The post-mortem report noted Evana-Jade’s vulnerability due to her gestational age of 37 weeks. It gave two possible reasons for her sudden decline, including respiratory problems linked to persistent pulmonary hypertension but this was unable to be confirmed.
The other possibility was an asphyxial event, which may have resulted from the positioning of Evana-Jade on her mother’s chest, wrapped in towels and attempting to feed.
A detailed review by Counties Manukau District Health Board [DHB] into the baby’s death noted that Ministry of Health Guidelines were not followed in that mother and baby were left without medical supervision several times in the first hour after birth.
The DHB’s review also noted that the information displayed at the maternity unit for calling St John Ambulance Service advised calling the professional 0800 number rather than 111.
This led to the non-urgent phone number being used to initially request an ambulance, potentially delaying the transfer to hospital by up to 26 minutes.

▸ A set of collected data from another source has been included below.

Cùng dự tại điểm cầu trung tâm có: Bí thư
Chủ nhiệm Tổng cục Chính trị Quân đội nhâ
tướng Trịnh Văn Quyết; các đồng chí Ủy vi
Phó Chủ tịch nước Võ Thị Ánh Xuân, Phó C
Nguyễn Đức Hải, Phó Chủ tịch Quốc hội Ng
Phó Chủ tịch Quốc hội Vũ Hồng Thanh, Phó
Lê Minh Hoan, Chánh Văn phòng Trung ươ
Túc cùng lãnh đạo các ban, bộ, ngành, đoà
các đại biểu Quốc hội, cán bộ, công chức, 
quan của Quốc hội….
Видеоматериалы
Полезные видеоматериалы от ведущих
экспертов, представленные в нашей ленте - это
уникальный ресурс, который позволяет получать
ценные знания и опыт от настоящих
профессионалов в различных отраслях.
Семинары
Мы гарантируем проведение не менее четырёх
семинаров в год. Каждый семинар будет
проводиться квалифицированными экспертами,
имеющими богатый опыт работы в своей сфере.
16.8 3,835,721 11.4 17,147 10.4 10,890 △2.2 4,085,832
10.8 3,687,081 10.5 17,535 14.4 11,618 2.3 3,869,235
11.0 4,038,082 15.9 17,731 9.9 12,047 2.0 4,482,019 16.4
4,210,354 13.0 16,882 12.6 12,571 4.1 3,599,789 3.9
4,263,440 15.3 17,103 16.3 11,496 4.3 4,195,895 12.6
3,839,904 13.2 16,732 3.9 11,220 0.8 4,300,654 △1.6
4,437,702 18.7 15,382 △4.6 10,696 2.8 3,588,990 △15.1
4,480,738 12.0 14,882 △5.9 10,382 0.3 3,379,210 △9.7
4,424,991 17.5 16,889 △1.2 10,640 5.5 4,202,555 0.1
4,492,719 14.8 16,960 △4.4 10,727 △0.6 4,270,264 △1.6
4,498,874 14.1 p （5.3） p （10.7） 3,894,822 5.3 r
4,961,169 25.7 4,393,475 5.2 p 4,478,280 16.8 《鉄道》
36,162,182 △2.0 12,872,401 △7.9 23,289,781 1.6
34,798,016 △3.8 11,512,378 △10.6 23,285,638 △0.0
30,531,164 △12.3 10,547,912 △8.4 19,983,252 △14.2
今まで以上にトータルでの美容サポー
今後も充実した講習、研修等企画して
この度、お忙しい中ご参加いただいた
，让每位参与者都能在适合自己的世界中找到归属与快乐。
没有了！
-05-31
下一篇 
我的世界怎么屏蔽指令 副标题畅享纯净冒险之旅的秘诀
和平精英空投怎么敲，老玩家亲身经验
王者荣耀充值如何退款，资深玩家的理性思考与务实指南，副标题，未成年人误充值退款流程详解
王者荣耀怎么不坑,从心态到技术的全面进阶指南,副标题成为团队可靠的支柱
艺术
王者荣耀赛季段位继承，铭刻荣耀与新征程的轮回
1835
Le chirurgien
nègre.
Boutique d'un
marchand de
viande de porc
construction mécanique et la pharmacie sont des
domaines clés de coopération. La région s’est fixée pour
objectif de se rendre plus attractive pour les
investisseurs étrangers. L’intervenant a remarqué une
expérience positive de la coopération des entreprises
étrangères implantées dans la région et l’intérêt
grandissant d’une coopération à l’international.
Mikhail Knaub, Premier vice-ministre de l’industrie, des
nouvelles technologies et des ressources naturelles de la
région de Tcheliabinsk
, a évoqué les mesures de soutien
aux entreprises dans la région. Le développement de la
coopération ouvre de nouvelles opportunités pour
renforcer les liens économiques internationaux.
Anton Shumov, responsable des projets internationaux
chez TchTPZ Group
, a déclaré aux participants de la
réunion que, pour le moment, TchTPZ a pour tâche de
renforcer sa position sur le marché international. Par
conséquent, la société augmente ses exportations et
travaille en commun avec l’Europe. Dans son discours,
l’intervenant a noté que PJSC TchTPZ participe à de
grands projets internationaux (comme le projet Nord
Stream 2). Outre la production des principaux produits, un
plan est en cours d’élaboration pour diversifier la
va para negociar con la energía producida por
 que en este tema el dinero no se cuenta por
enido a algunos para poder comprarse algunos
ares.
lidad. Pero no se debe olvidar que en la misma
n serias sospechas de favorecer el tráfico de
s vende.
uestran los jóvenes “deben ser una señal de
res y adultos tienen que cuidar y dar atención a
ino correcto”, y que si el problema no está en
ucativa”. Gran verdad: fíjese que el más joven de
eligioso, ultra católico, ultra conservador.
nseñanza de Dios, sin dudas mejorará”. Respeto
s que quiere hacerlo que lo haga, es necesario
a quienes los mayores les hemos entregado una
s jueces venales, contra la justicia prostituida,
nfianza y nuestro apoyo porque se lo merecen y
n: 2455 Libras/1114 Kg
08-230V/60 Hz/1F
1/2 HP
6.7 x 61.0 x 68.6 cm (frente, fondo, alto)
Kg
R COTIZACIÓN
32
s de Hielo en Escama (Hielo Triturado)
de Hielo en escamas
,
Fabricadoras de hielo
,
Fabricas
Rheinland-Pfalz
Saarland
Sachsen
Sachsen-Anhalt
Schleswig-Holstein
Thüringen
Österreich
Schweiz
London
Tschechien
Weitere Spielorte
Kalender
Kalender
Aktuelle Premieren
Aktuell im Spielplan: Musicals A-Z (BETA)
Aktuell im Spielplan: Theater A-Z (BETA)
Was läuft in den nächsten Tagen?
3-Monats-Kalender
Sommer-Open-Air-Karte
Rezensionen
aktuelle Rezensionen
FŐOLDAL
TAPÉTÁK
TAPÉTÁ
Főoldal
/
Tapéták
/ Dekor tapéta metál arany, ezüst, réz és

Additionally, there was a miscommunication to St John regarding the type of ambulance required, and the use of jargon such as “air puff” and “baby bus” led to the wrong type of ambulance being sent in the first instance, which was designed to provide patient transfer only and not medical treatment.
The coroner noted the ambulance delay was not the fault of St John, as they responded to the information they were given in the first phone call.
“I appreciate that situations such as the one in this case, are extremely difficult and distressing, however, it is critical that health professionals retain the ability to clearly communicate the exact nature of the emergency on hand,” the coroner said.
She commended St John for its proactive approach in investigating the cause of the delay and making appropriate changes to its operating procedures.
The Counties Manukau Health DHB report into the death listed recommendations including that all midwives and lead maternity carers needed to know about its 2015 guidelines on water immersion during labour and birth.
The DHB said in a response to the coroner that the document was updated in 2019 and was circulated to all women’s health clinicians and lead maternity carers.
Counties Manukau DHB now also had guidelines that described the processes and expectations around an emergency transfer from one of its primary birthing units to Middlemore Hospital.
The coroner said because of the action taken by the DHB, it was not necessary to make any further recommendations.
The DHB told Open Justice it would like to offer its sincere condolences to the whānau on the death of Evana-Jade.
“A comprehensive review into the circumstances leading to Evana-Jade’s death was undertaken by Counties Manukau Health and this has been acknowledged by the coroner,” a spokesperson said.